### About this task
Would you print the records as they stand, down to the last character?

### Extracted records
○ ○ ○ ○
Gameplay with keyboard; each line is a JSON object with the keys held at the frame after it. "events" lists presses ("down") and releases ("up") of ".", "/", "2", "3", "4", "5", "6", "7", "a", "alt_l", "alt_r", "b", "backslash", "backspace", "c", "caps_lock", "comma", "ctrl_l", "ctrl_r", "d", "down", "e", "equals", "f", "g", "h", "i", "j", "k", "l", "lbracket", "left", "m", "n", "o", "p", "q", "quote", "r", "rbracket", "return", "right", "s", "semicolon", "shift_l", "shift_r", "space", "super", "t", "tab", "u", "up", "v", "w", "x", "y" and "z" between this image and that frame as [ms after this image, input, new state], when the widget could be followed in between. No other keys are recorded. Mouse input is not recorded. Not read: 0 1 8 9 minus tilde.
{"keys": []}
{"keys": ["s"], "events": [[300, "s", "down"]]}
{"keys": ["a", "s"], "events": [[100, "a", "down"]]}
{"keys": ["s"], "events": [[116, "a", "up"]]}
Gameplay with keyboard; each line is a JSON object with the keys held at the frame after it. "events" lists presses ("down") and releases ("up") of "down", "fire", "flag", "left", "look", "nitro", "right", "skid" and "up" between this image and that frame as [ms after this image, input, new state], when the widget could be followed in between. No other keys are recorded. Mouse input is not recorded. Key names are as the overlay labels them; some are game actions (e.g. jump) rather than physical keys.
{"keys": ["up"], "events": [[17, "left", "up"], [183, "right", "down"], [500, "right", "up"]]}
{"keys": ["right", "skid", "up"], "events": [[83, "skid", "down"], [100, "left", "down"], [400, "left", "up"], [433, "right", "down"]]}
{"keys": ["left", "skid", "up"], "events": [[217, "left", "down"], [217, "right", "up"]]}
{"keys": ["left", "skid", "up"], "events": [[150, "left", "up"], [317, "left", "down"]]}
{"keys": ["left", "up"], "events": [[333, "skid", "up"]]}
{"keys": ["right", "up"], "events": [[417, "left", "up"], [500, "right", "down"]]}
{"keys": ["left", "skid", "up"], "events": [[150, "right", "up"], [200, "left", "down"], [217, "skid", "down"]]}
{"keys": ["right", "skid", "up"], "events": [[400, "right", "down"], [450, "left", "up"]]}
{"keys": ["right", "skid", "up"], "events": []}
○ ○ ○ ○
### Output below
Gameplay with keyboard; each line is a JSON object with the keys held at the frame after it. "events" lists presses ("down") and releases ("up") of ".", "/", "2", "3", "4", "5", "6", "7", "a", "alt_l", "alt_r", "b", "backslash", "backspace", "c", "caps_lock", "comma", "ctrl_l", "ctrl_r", "d", "down", "e", "equals", "f", "g", "h", "i", "j", "k", "l", "lbracket", "left", "m", "n", "o", "p", "q", "quote", "r", "rbracket", "return", "right", "s", "semicolon", "shift_l", "shift_r", "space", "super", "t", "tab", "u", "up", "v", "w", "x", "y" and "z" between this image and that frame as [ms after this image, input, new state], when the widget could be followed in between. No other keys are recorded. Mouse input is not recorded. Not read: 0 1 8 9 minus tilde.
{"keys": []}
{"keys": ["s"], "events": [[300, "s", "down"]]}
{"keys": ["a", "s"], "events": [[100, "a", "down"]]}
{"keys": ["s"], "events": [[116, "a", "up"]]}
Gameplay with keyboard; each line is a JSON object with the keys held at the frame after it. "events" lists presses ("down") and releases ("up") of "down", "fire", "flag", "left", "look", "nitro", "right", "skid" and "up" between this image and that frame as [ms after this image, input, new state], when the widget could be followed in between. No other keys are recorded. Mouse input is not recorded. Key names are as the overlay labels them; some are game actions (e.g. jump) rather than physical keys.
{"keys": ["up"], "events": [[17, "left", "up"], [183, "right", "down"], [500, "right", "up"]]}
{"keys": ["right", "skid", "up"], "events": [[83, "skid", "down"], [100, "left", "down"], [400, "left", "up"], [433, "right", "down"]]}
{"keys": ["left", "skid", "up"], "events": [[217, "left", "down"], [217, "right", "up"]]}
{"keys": ["left", "skid", "up"], "events": [[150, "left", "up"], [317, "left", "down"]]}
{"keys": ["left", "up"], "events": [[333, "skid", "up"]]}
{"keys": ["right", "up"], "events": [[417, "left", "up"], [500, "right", "down"]]}
{"keys": ["left", "skid", "up"], "events": [[150, "right", "up"], [200, "left", "down"], [217, "skid", "down"]]}
{"keys": ["right", "skid", "up"], "events": [[400, "right", "down"], [450, "left", "up"]]}
{"keys": ["right", "skid", "up"], "events": []}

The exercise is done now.